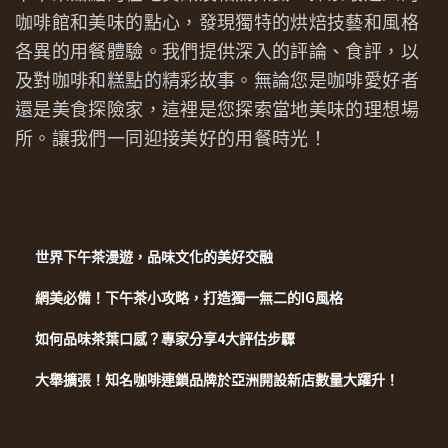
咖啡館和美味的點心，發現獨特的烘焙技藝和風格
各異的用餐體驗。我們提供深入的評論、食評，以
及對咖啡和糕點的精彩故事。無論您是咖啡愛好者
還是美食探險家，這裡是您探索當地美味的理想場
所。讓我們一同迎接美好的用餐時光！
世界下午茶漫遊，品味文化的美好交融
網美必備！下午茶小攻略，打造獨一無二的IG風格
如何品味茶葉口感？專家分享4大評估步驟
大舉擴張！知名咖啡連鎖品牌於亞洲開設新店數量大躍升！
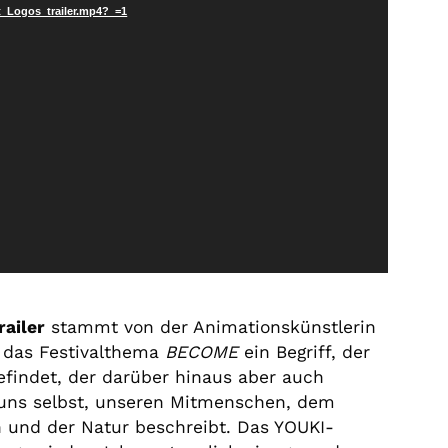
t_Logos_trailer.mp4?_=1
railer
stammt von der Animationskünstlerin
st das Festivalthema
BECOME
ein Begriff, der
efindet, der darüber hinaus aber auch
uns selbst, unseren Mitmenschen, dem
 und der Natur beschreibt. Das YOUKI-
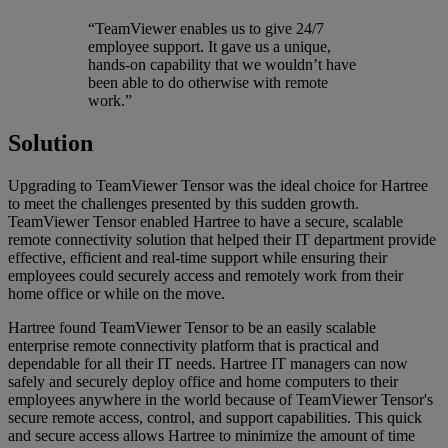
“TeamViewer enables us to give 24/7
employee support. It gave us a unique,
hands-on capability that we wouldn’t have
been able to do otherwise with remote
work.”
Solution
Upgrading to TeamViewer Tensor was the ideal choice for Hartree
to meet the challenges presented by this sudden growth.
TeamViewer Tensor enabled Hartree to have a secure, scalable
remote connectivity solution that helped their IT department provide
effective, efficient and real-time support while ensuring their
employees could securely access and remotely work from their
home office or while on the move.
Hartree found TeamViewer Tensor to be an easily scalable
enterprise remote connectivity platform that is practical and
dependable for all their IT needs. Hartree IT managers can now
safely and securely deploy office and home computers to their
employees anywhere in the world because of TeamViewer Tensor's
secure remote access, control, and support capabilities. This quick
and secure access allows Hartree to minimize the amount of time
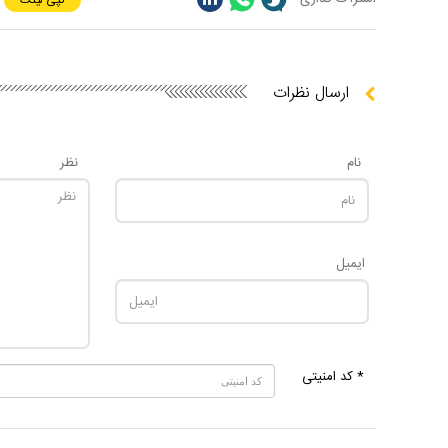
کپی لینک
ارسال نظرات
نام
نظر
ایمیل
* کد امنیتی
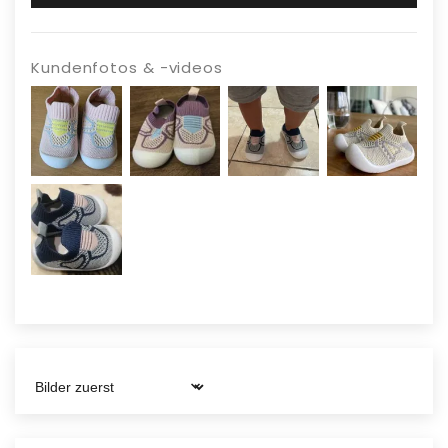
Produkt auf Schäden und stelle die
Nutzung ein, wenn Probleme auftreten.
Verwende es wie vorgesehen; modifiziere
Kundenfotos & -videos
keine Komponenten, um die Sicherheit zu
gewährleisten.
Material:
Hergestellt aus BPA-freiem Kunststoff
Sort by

* * *

▸ Instructions to follow: Format the lines above as a numbered list, omitting blank lines and every picture marker.

▸ Response area:
1. 咖啡館和美味的點心，發現獨特的烘焙技藝和風格
2. 各異的用餐體驗。我們提供深入的評論、食評，以
3. 及對咖啡和糕點的精彩故事。無論您是咖啡愛好者
4. 還是美食探險家，這裡是您探索當地美味的理想場
5. 所。讓我們一同迎接美好的用餐時光！
6. 世界下午茶漫遊，品味文化的美好交融
7. 網美必備！下午茶小攻略，打造獨一無二的IG風格
8. 如何品味茶葉口感？專家分享4大評估步驟
9. 大舉擴張！知名咖啡連鎖品牌於亞洲開設新店數量大躍升！
10. t_Logos_trailer.mp4?_=1
11. railer
12. stammt von der Animationskünstlerin
13. st das Festivalthema
14. BECOME
15. ein Begriff, der
16. efindet, der darüber hinaus aber auch
17. uns selbst, unseren Mitmenschen, dem
18.  und der Natur beschreibt. Das YOUKI-
19. “TeamViewer enables us to give 24/7
20. employee support. It gave us a unique,
21. hands-on capability that we wouldn’t have
22. been able to do otherwise with remote
23. work.”
24. Solution
25. Upgrading to TeamViewer Tensor was the ideal choice for Hartree
26. to meet the challenges presented by this sudden growth.
27. TeamViewer Tensor enabled Hartree to have a secure, scalable
28. remote connectivity solution that helped their IT department provide
29. effective, efficient and real-time support while ensuring their
30. employees could securely access and remotely work from their
31. home office or while on the move.
32. Hartree found TeamViewer Tensor to be an easily scalable
33. enterprise remote connectivity platform that is practical and
34. dependable for all their IT needs. Hartree IT managers can now
35. safely and securely deploy office and home computers to their
36. employees anywhere in the world because of TeamViewer Tensor's
37. secure remote access, control, and support capabilities. This quick
38. and secure access allows Hartree to minimize the amount of time
39. کپی لینک
40. ارسال نظرات
41. نام
42. نظر
43. ایمیل
44. * کد امنیتی
45. Produkt auf Schäden und stelle die
46. Nutzung ein, wenn Probleme auftreten.
47. Verwende es wie vorgesehen; modifiziere
48. Kundenfotos & -videos
49. keine Komponenten, um die Sicherheit zu
50. gewährleisten.
51. Material:
52. Hergestellt aus BPA-freiem Kunststoff
53. Sort by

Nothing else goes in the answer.